Ancien Ambassadeur Gashi: Selon les rapports du Kosovo, les États-Unis ont été endommagés
Le diplomate du Kosovo, Staying Gashi, ancien ambassadeur du Kosovo en France, estime que “par la part téméraire du gouvernement du Kosovo” les relations entre le Kosovo et les États-Unis d'Amérique ont été endommagées “
“signifie, [déclaration du secrétaire d'État américain Antony] Blinken a été difficile, et notre catastrophe est que d ' autres déclarations - moins graves et non directes - n ' ont pas été prises en compte. En tant que citoyens du Kosovo, nous avons des raisons de nous inquiéter d'un manque de vision qui accompagne la politique étrangère du Kosovo à l'époque de”, explique Gashi.
Il ajoute que le gouvernement du Kosovo a poursuivi ses actions au nord du pays à la suite d'ordres émanant de responsables américains. Dans ce contexte, selon lui, les intérêts du Kosovo, qui visent l'intégration euro-atlantique, ont été endommagés.
Pour cela, la coopération et le partenariat étroit avec les États-Unis sont essentiels. Lorsque ce partenariat et ce partenariat sont endommagés, nous devrions voir où sont les coupables. En tant que citoyens du Kosovo, nous ne pouvons pas demander un compte du gouvernement américain, mais nous devons demander un compte au gouvernement du Kosovo, dit l'ancien ambassadeur Gashi.

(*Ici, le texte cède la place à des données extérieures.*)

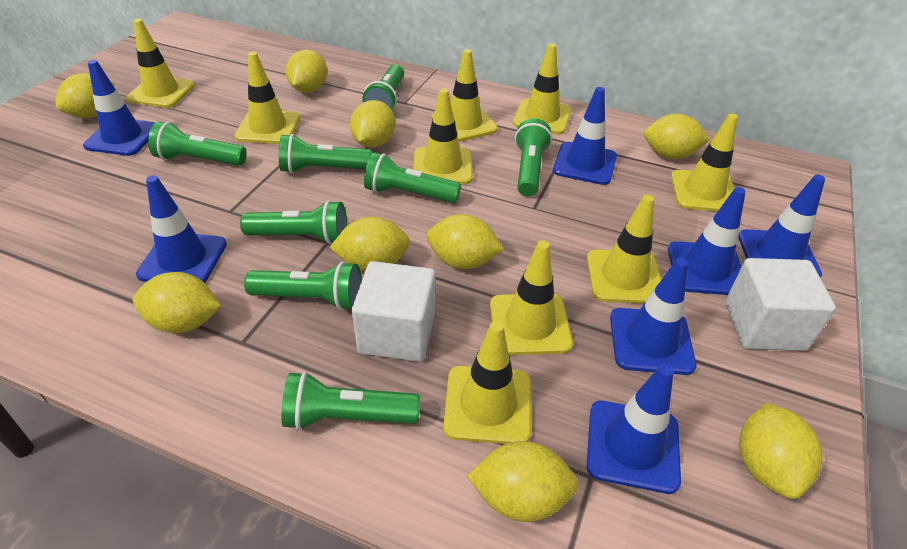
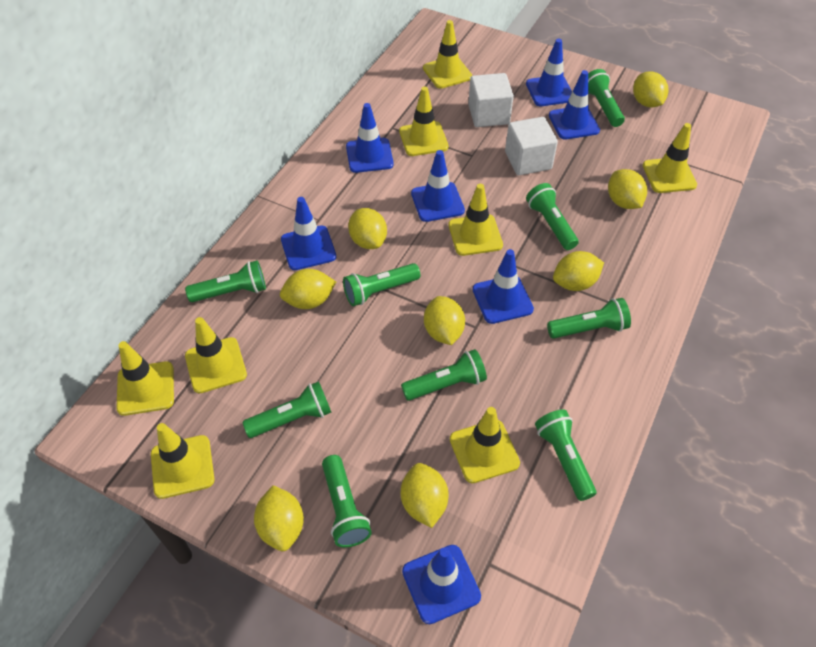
green flashlight: 8 -> 9
yellow lemon: 9 -> 8
yellow traffic cone: 9 -> 8

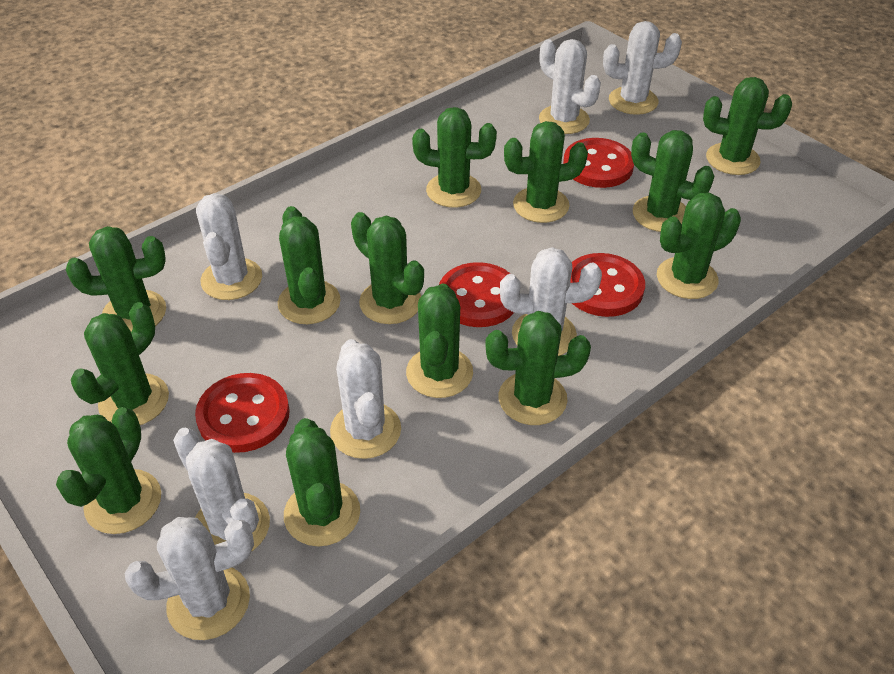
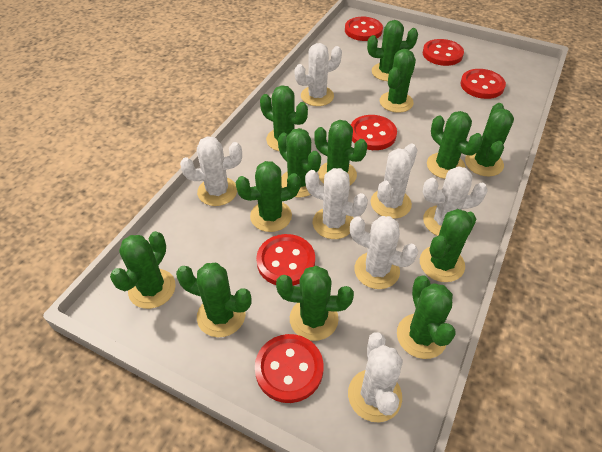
red button: 4 -> 6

Il souligne qu'avec toutes les critiques “déservées” qui peuvent s'adresser au Gouvernement du Kosovo, “ne devrait pas perdre de vue le fait que Belgrade reste la principale source d'instabilité dans la région”.
Lundi, des représentants des États de QUINT au Kosovo, aux États-Unis, au Royaume-Uni, en Italie, en Allemagne et en France ont demandé au Premier ministre du Kosovo, Albin Kurti, de prendre des mesures qui mèneraient à la suspension de la situation dans le nord du Kosovo.
L'ambassadeur américain Jeffrey Hovenier, qui a assisté à la réunion, s'est déclaré préoccupé par la poursuite des développements “dans le nord du Kosovo et a exhorté le Premier ministre Kurti “à prendre plusieurs mesures pour faire en sorte que la détérioration de la situation” soit réalisée.
Charles Kupchan, du Conseil américain pour les relations extérieures, dans une interview pour Radio Free Europe le 29 mai, a déclaré que le gouvernement du Kosovo devrait se retirer des efforts pour installer des maires albanais dans la majorité des municipalités serbes du nord du Kosovo.
Le même jour, le vice-premier ministre du Kosovo, Besnik Bislimi, par le biais d'un texte Facebook, a déclaré que les maires des municipalités du nord du Kosovo “ont l'obligation légale de commencer à travailler immédiatement”, tandis que les institutions publiques ont l'obligation d'assurer “qu'elles exercent leurs fonctions et leurs responsabilités”.